**About this task:** Within the entries below, the lines from the one with "girl! (12) |" through the one with "Politician and Cash Madam use" are to be set down exactly, both ends kept.

**Data for review:**
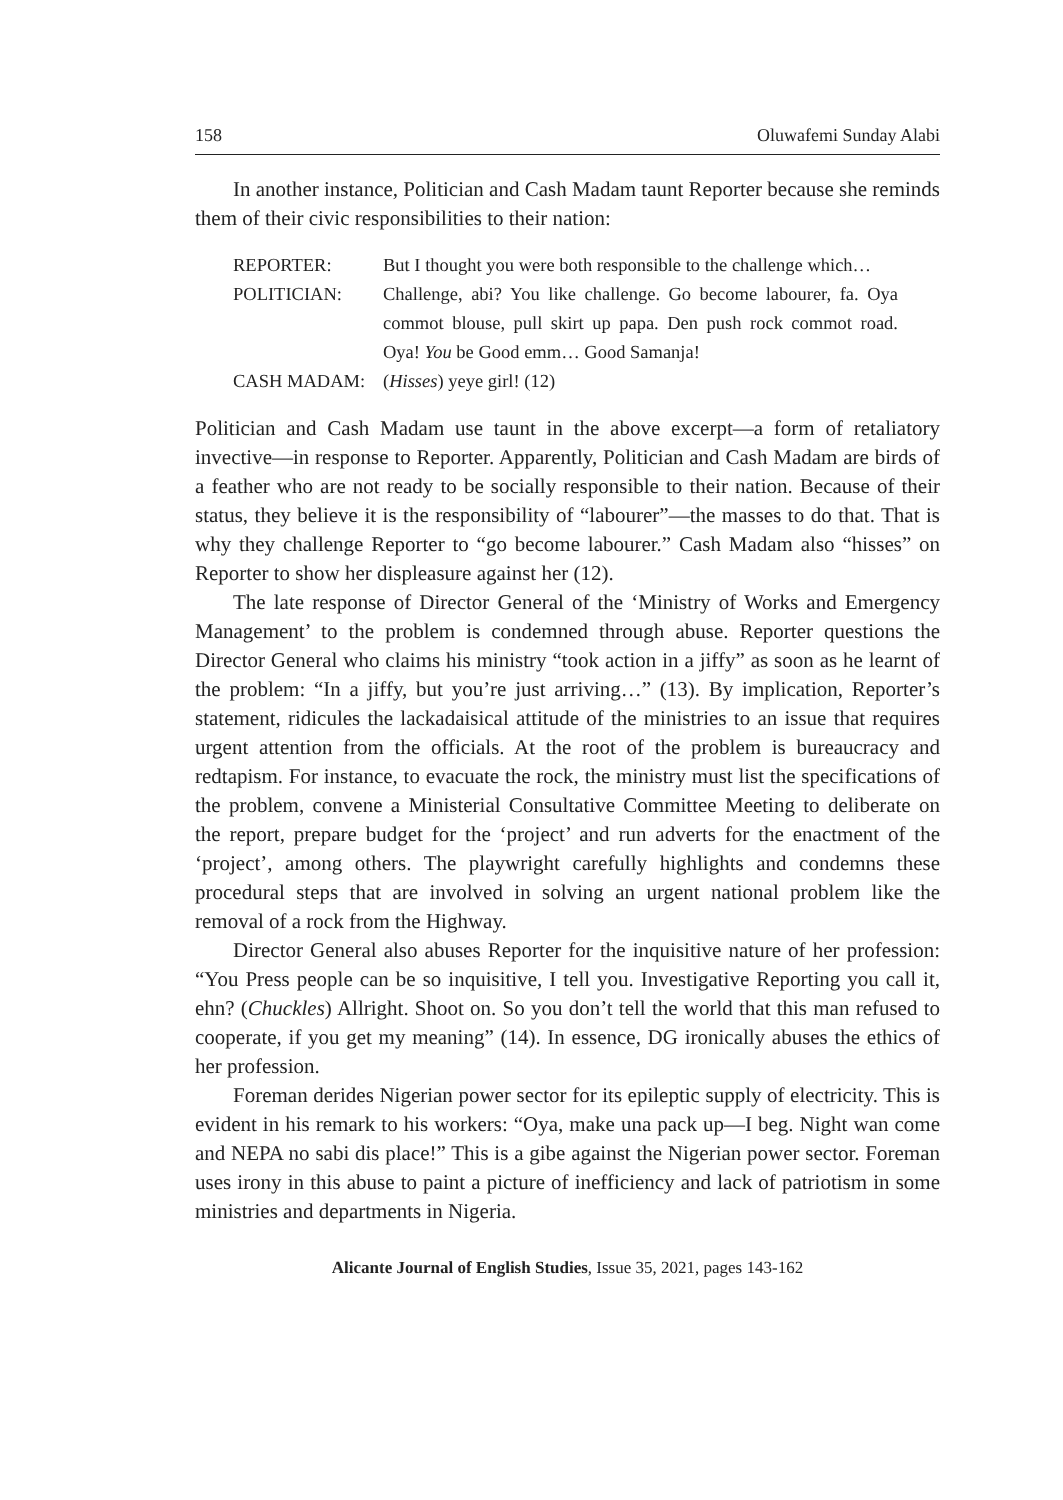158 Oluwafemi Sunday Alabi
In another instance, Politician and Cash Madam taunt Reporter because she reminds them of their civic responsibilities to their nation:
| REPORTER: | But I thought you were both responsible to the challenge which… |
| POLITICIAN: | Challenge, abi? You like challenge. Go become labourer, fa. Oya commot blouse, pull skirt up papa. Den push rock commot road. Oya! You be Good emm… Good Samanja! |
| CASH MADAM: | ( Hisses ) yeye girl! (12) |
Politician and Cash Madam use taunt in the above excerpt—a form of retaliatory invective—in response to Reporter. Apparently, Politician and Cash Madam are birds of a feather who are not ready to be socially responsible to their nation. Because of their status, they believe it is the responsibility of “labourer”—the masses to do that. That is why they challenge Reporter to “go become labourer.” Cash Madam also “hisses” on Reporter to show her displeasure against her (12).
The late response of Director General of the ‘Ministry of Works and Emergency Management’ to the problem is condemned through abuse. Reporter questions the Director General who claims his ministry “took action in a jiffy” as soon as he learnt of the problem: “In a jiffy, but you’re just arriving…” (13). By implication, Reporter’s statement, ridicules the lackadaisical attitude of the ministries to an issue that requires urgent attention from the officials. At the root of the problem is bureaucracy and redtapism. For instance, to evacuate the rock, the ministry must list the specifications of the problem, convene a Ministerial Consultative Committee Meeting to deliberate on the report, prepare budget for the ‘project’ and run adverts for the enactment of the ‘project’, among others. The playwright carefully highlights and condemns these procedural steps that are involved in solving an urgent national problem like the removal of a rock from the Highway.
Director General also abuses Reporter for the inquisitive nature of her profession: “You Press people can be so inquisitive, I tell you. Investigative Reporting you call it, ehn? (Chuckles) Allright. Shoot on. So you don’t tell the world that this man refused to cooperate, if you get my meaning” (14). In essence, DG ironically abuses the ethics of her profession.
Foreman derides Nigerian power sector for its epileptic supply of electricity. This is evident in his remark to his workers: “Oya, make una pack up—I beg. Night wan come and NEPA no sabi dis place!” This is a gibe against the Nigerian power sector. Foreman uses irony in this abuse to paint a picture of inefficiency and lack of patriotism in some ministries and departments in Nigeria.
Alicante Journal of English Studies, Issue 35, 2021, pages 143-162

**Answer space:**
| CASH MADAM: | ( Hisses ) yeye girl! (12) |
Politician and Cash Madam use taunt in the above excerpt—a form of retaliatory invective—in response to Reporter. Apparently, Politician and Cash Madam are birds of a feather who are not ready to be socially responsible to their nation. Because of their status, they believe it is the responsibility of “labourer”—the masses to do that. That is why they challenge Reporter to “go become labourer.” Cash Madam also “hisses” on Reporter to show her displeasure against her (12).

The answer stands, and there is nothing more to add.